Sobre el mediodía las nubes habían ocultado al sol y un frío viento del Norte hacía bajar la temperatura por momentos, tornando la fresca pero agradable mañana en una fría, ventosa y desapacible tarde.

Por toda la ciudad, al igual que en el resto del país, se notaba esa tensión anterior a los momentos en que una decisión puede cambiar el curso de la Historia. El triunfo del Frente Popular en las elecciones del domingo hacía concebir esperanzas de que ese cambio se produciría. Los ciudadanos sabían de las largas y delicadas negociaciones entre la Monarquía y los representantes del Frente Popular, pero nadie imaginaba en qué depararían. Eran todo conjeturas, todo suposiciones.

En el Círculo Republicano sito en la calle del Mercado, los nervios estaban a flor de piel. Las personas allí reunidas se movían presurosas, presas de la tensión de los momentos y del agotamiento de la dura campaña electoral. Los principales dirigentes republicanos se encontraban reunidos en la secretaría del propio Círculo esperando con imaciencia la noticia que más anhelaban: el advenimiento de la República.
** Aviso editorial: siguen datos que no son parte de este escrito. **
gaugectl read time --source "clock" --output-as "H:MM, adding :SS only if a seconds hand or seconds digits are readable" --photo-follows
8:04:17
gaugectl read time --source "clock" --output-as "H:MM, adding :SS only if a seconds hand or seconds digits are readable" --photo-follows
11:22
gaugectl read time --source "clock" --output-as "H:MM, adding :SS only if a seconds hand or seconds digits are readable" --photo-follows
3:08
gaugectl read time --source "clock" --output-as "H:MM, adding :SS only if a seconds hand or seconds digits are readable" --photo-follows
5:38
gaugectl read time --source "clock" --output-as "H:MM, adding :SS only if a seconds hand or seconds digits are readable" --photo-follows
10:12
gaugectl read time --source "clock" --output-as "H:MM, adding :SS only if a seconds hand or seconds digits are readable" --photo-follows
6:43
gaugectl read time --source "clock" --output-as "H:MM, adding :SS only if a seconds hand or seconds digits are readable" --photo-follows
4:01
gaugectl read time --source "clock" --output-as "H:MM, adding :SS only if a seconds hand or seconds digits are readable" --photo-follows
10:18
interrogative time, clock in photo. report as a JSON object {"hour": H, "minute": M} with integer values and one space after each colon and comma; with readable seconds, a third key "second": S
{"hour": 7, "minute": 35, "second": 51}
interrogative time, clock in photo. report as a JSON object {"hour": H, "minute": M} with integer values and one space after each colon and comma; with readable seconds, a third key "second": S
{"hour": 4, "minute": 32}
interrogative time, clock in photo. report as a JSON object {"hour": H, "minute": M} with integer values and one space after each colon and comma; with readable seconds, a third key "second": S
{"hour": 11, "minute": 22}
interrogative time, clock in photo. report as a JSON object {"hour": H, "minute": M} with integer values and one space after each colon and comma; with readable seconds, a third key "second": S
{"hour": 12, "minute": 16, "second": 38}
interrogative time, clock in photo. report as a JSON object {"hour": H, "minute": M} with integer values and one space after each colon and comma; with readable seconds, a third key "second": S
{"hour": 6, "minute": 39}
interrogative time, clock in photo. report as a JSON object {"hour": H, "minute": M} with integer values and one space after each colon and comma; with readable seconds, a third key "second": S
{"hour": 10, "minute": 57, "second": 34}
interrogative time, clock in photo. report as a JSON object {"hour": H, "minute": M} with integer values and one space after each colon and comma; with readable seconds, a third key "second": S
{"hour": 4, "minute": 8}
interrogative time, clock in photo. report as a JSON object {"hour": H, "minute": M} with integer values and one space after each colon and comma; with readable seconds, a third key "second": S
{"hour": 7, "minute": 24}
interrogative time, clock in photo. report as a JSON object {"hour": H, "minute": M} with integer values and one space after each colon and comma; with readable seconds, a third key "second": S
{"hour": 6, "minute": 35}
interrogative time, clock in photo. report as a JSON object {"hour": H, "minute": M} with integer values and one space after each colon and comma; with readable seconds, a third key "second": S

Sonaba el cuarto en el reloj del amplio salón cuando un funcionario del Cuerpo de Correos y Telégrafos cruzó el umbral de la puerta con un telegrama en la mano y el libro de firmas bajo el brazo, preguntando por don Jesús Ruiz del Río. Éste no se hizo esperar. Cogió el telegrama con manos temblorosas por la emoción y trató de abrirlo torpemente. [...]

A santiago le "cayó la noticia en pleno "tajo", en el taller de zapatero remendón que, como buen republicano, él mismo decía que presidía, no que regentaba.